-- BEGIN READING PASSAGE --

SQL Transformer

Transform your SQL!

Introduction

SQL Transformer formats SQL to more organized and readable code. Heavy focus was made on improving developer productivity and clarity. It works with common table expressions (CTEs) as well as complicated inline SQL.

The code is heavily commented in case you are eager to understand how it works, or want to make updates or contributions. This has been tested with SQL that ranges from tens of lines to thousands of lines of SQL containing complex CTE and inline logic.

This release is ready for broad use on most SQL, and has been tested with SQL that ranges from tens of lines to thousands of lines of SQL containing complex CTE and inline logic. Feedback is welcomed!

Usage

Select your SQL code block.
Execute SQL Transformer: Format SQL from the command palette.

-- END READING PASSAGE --

• _OBJECTIVE_: Reproduce the SQL Transformer description, from "The code is" up to and including "Feedback is welcomed!".

-- BEGIN PROVIDED INFORMATION --

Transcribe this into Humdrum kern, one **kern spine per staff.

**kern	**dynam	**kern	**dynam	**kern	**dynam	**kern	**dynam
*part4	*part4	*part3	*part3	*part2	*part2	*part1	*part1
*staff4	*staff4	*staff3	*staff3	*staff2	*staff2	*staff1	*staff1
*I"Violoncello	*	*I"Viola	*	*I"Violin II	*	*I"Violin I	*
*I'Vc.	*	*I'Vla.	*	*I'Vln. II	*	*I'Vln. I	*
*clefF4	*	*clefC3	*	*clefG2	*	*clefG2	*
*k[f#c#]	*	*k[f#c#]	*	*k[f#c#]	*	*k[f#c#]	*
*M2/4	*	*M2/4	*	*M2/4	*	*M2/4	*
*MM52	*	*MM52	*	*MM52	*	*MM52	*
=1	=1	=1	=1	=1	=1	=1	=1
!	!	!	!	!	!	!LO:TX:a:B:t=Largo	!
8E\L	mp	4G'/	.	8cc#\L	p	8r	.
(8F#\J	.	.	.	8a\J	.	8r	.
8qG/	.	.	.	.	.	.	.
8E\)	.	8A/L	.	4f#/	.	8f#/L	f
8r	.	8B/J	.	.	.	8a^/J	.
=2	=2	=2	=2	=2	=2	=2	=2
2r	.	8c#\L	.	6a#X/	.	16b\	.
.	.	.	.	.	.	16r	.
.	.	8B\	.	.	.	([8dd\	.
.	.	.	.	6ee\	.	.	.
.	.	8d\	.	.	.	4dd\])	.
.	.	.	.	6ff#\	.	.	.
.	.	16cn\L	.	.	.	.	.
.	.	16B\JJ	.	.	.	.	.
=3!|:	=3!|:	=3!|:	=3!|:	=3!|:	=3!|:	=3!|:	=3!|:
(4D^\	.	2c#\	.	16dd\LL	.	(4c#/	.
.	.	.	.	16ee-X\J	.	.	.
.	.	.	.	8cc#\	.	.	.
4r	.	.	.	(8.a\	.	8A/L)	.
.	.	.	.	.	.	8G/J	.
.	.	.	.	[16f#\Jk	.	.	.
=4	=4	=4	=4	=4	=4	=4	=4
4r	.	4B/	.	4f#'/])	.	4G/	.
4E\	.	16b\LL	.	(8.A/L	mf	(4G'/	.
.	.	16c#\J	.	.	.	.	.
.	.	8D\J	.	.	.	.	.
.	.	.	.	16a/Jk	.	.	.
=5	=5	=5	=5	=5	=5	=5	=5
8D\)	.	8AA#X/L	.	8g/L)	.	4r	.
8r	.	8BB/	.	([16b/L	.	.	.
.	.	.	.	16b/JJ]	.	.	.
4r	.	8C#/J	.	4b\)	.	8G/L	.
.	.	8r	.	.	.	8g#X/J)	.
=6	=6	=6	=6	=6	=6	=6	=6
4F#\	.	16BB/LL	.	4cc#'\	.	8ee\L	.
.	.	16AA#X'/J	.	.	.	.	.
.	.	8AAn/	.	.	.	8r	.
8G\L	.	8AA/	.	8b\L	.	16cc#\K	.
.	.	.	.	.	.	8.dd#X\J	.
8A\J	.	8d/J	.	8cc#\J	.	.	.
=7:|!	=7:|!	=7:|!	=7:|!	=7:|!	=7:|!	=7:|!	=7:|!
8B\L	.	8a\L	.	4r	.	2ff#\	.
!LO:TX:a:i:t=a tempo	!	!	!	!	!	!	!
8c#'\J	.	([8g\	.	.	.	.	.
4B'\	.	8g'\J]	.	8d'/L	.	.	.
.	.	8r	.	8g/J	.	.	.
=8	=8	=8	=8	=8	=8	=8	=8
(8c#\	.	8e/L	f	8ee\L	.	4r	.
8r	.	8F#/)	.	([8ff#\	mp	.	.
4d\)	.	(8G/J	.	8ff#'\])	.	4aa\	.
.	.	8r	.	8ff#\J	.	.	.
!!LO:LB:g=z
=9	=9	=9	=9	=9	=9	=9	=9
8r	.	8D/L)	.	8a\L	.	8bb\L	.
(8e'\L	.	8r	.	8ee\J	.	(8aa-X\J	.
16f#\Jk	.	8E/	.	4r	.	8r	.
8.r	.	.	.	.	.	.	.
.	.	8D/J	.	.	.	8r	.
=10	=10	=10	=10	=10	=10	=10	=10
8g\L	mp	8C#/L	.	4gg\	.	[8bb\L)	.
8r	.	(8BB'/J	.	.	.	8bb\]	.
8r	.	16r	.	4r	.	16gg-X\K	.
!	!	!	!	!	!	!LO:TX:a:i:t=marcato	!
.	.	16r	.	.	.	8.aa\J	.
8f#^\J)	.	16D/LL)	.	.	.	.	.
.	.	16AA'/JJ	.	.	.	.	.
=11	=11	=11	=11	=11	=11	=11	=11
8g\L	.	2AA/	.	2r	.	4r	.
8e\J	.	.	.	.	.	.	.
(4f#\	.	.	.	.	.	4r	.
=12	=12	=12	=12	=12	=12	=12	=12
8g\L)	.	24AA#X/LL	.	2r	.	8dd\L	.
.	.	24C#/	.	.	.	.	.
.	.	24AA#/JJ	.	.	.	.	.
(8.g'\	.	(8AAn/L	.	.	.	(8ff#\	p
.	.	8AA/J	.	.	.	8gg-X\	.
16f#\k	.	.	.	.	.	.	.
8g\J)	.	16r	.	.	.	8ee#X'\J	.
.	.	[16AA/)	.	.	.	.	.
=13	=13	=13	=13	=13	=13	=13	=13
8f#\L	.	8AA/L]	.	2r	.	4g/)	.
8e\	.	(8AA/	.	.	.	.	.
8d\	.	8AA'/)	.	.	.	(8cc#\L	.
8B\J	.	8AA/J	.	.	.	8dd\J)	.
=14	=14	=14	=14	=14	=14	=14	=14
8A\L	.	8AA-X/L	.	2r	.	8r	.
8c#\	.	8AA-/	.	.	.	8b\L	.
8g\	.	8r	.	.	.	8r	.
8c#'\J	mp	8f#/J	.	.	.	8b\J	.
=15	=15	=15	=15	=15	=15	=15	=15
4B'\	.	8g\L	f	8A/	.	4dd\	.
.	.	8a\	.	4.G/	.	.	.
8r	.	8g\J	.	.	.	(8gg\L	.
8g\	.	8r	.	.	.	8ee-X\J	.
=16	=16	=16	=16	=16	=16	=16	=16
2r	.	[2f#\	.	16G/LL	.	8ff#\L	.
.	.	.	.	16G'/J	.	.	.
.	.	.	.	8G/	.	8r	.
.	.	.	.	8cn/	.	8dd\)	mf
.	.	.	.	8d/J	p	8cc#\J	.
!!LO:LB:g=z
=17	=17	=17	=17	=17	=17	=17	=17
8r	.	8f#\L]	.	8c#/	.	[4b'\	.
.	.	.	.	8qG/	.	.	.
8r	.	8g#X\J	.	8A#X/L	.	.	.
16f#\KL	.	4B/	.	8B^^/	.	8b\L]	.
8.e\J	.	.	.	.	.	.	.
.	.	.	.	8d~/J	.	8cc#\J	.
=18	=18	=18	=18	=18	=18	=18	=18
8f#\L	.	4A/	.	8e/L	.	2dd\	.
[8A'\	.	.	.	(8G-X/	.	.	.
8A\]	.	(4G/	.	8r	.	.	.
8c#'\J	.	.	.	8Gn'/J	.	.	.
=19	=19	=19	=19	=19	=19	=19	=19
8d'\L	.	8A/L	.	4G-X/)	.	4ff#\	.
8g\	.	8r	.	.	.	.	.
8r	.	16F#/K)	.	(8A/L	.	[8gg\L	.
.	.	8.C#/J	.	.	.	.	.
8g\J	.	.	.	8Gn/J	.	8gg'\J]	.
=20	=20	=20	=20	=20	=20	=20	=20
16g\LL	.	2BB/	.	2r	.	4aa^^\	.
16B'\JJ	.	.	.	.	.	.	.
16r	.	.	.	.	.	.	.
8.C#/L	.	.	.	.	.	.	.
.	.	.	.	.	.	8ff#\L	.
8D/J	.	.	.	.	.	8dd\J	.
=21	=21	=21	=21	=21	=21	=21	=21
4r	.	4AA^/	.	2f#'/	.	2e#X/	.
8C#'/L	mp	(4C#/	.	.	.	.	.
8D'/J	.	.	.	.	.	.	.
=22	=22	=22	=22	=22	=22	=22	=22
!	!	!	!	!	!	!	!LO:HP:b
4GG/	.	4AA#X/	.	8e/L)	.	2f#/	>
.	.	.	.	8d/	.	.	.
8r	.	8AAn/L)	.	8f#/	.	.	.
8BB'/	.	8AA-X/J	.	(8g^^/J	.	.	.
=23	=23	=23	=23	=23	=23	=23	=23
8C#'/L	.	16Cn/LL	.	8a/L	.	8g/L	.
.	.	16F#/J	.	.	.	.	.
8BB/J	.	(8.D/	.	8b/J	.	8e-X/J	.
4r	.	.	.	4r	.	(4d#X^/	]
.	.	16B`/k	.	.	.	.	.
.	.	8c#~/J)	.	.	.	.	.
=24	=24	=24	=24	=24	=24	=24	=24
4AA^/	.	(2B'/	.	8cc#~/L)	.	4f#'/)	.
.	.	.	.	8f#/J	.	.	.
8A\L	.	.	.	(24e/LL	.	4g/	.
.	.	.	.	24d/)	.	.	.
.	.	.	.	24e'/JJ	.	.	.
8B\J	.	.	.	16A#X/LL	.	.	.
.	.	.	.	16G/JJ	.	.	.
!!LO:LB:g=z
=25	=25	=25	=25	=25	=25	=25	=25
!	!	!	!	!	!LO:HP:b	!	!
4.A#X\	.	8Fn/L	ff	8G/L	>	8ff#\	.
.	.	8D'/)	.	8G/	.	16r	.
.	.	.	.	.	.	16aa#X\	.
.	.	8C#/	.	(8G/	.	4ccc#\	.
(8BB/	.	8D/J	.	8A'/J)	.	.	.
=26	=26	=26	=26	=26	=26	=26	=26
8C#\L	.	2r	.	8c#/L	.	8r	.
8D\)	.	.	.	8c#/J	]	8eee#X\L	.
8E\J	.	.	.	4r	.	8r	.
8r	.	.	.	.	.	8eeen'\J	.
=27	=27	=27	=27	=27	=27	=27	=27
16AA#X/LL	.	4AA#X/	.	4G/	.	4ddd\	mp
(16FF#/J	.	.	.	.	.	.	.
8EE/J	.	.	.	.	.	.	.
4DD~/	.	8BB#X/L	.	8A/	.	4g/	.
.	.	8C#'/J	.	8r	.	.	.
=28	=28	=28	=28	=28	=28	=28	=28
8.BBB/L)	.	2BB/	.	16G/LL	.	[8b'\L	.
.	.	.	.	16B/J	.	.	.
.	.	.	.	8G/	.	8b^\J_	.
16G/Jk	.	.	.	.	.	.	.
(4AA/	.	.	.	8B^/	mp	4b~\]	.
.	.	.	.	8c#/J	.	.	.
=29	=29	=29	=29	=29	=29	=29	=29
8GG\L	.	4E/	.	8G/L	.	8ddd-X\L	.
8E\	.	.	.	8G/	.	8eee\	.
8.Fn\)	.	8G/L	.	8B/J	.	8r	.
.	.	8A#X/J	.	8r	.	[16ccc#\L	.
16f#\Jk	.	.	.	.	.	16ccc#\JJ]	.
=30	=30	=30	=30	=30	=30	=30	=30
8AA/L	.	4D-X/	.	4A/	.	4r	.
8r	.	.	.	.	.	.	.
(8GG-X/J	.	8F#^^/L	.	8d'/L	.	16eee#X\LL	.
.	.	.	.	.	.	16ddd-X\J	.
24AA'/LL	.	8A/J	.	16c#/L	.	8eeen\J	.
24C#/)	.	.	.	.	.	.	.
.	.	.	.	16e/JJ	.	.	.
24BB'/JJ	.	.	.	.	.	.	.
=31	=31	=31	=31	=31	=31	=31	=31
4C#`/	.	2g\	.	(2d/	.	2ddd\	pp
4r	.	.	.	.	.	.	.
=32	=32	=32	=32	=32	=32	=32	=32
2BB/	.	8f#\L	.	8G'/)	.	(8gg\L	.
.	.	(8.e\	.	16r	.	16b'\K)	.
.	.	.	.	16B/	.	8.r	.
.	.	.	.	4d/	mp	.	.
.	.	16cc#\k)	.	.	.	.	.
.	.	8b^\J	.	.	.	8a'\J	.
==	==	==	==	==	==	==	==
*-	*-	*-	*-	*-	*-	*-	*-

-- END PROVIDED INFORMATION --

• _THE RESULT_:
The code is heavily commented in case you are eager to understand how it works, or want to make updates or contributions. This has been tested with SQL that ranges from tens of lines to thousands of lines of SQL containing complex CTE and inline logic.

This release is ready for broad use on most SQL, and has been tested with SQL that ranges from tens of lines to thousands of lines of SQL containing complex CTE and inline logic. Feedback is welcomed!